Upah Minimum 2025
Oleh : Timboel Siregar
Kanalvisual.com - Jakarta - Saat ini sudah bulan Oktober dan mengacu pada Pasal 29 ayat (1) dan Pasal 35 ayat (2) PP no. 36 tahun 2021 seluruh Gubernur wajib menetapkan Upah Minimum Propinsi (UMP) paling lambat tanggal 21 Nopember dan Upah Minimum Kabupaten/Kota (UMK) paling lambat tanggal 30 Nopember setiap tahunnya. Hanya tinggal beberapa minggu untuk menuju tanggal 21 Nopember 2024 dan tanggal 30 Nopember 2024.
Saat ini sudah ada pemberitaan tentang tuntutan kenaikan UMP/K 2025 di kisaran 8 – 10 persen yang diajukan KSPI. Dan permintaan ini terkait erat dengan kondisi ekonomi kita saat ini yang memang tidak baik-baik saja. Salah satunya tentang terjadinya deflasi yang terjadi secara beruntun di lima bulan terakhir ini.
Salah satu penyebab utama deflasi adalah penurunan permintaan agregat. Ketika konsumen dan bisnis mengurangi pengeluaran mereka, permintaan terhadap barang dan jasa menurun. Hal ini dapat disebabkan oleh berbagai faktor, antara lain penurunan pendapatan, peningkatan pengangguran, atau ketidakpastian ekonomi.
Secara normative mengacu pada Pasal 26 PP no. 51 Tahun 2023, kenaikan UMP/K menggunakan rumus : Inflasi Propinsi + (Pertumbuhan Ekonomi Propinsi x Indeks). Secara year on year (yoy) atau Oktober 2023 – September 2024 tingkat inflasi sebesar 1,84% dan secara tahun kalender ataupun year to date terjadi inflasi sebesar 0,74%.

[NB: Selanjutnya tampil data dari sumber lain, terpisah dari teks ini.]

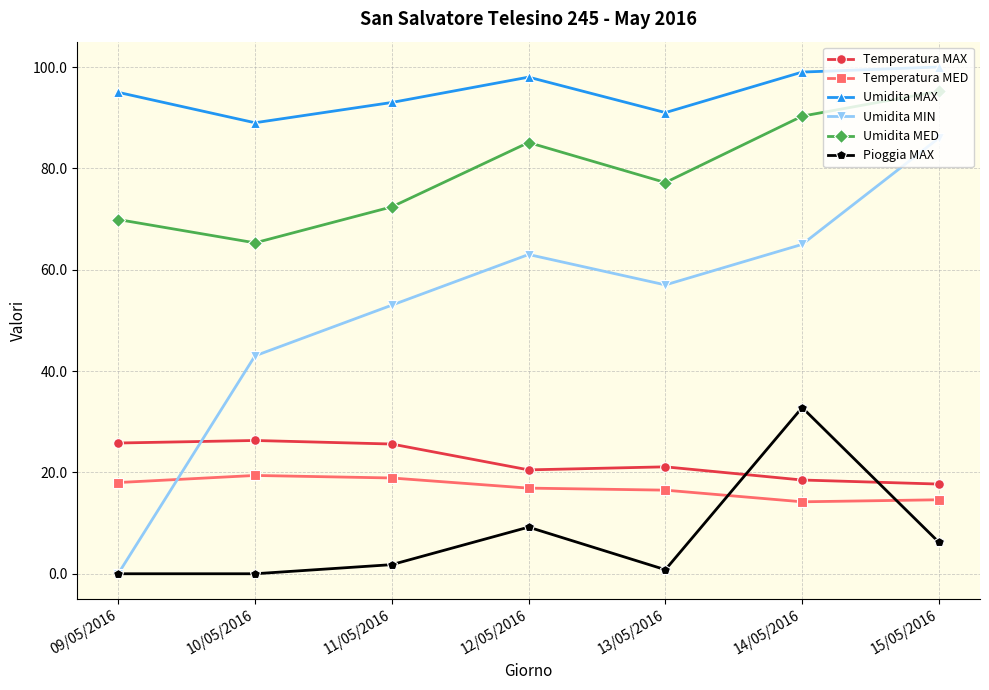

True or false: Umidita MED has a value of 77.2 at 13/05/2016.

True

Bila Tingkat inflasi propinsi berkisar rata-rata 1,84 persen dan rata-rata pertumbuhan ekonomi propinsi sekitar 5 persen maka kenaikan UMP/K 2025 tertinggi sebesar 3,34 persen (= 1,84 persen + (5 persen x 0,3)), dan terendah yaitu 2,34 persen (= 1,84 persen + (5 persen x 0,1)).
Dalam hal nilai UMP/K tahun berjalan pada wilayah tertentu melebihi rata-rata konsumsi rumah tangga dibagi rata-rata banyaknya anggota rumah tangga yang bekerja pada provinsi atau kabupatenf kota, nilai penyesuaian UMP/K dipastikan akan lebih rendah lagi karena perhitungannya tidak melibatkan nilai inflasi, yaitu Pertumbuhan Ekonomi Propinsi x indeks.
Menurut Saya, saat ini memang daya beli masyarakat menurun, dan terjadinya deflasi selama 5 bulan secara berturut-turut menjadi penguat argumentasi terjadinya penurunan daya beli tersebut. Dan tentang penurunan daya beli pekerja, sebenarnya dengan ketentuan Pasal 26 PP No. 36 Tahun 2021 yang sudah diubah di Pasal 26 PP No. 51 Tahun 2023, daya beli buruh memang sudah mengalami penurunan. Bila kenaikan UMP/K 2025 dengan rumus yang diatur di Pasal 26 PP No. 51 Tahun 2023 maka daya beli buruh akan terus menurun.
Untuk mengembalikan daya beli masyarakat, khususnya untuk daya beli pekerja, seharusnya Pemerintah memberikan perlakuan khusus terhadap kenaikan UMP/K 2025. Permintaan SP/SB agar kenaikan UMP/K di kisaran 8 – 10 persen cukup wajar.
Oleh karenanya, penting adanya kebijakan khusus dalam penetapan kenaikan UM 2025 oleh Gubernur (mayoritas akan dilakukan oleh PJ Gubernur) dengan menetapkan indeks sebesar 1 (satu) sehingga kenaikan UM 2025 bisa di atas 7 persen. Demikian juga tidak digunakan rumus kenaikan UM bagi wilayah dengan nilai UMP/K tahun berjalan yang melebihi rata-rata konsumsi rumah tangga dibagi rata-rata banyaknya anggota rumah tangga yang bekerja pada provinsi atau kabupatenf kota.
Tentunya kebijakan tersebut juga harus didukung dari sisi pembiayaan konsumsi, yaitu sebaiknya kenaikan PPN 1 persen di 2025 ditunda pelaksanaannya, termasuk tidak memberlakukan kebijakan baru seperti menaikan biaya transportasi KRL.
Dengan kenaikan UM yang cukup baik maka kualitas daya beli pekerja akan pulih, akan meningkatkan permintaan dan menyebabkan pergerakan barang dan jasa semakin meningkat. Dan hal tersebut akan mendukung margin keuntungan dunia usaha, serta akan mendukung pertumbuhan ekonomi nasional maupun regional. Jakarta 15 Oktober 2024. (Red).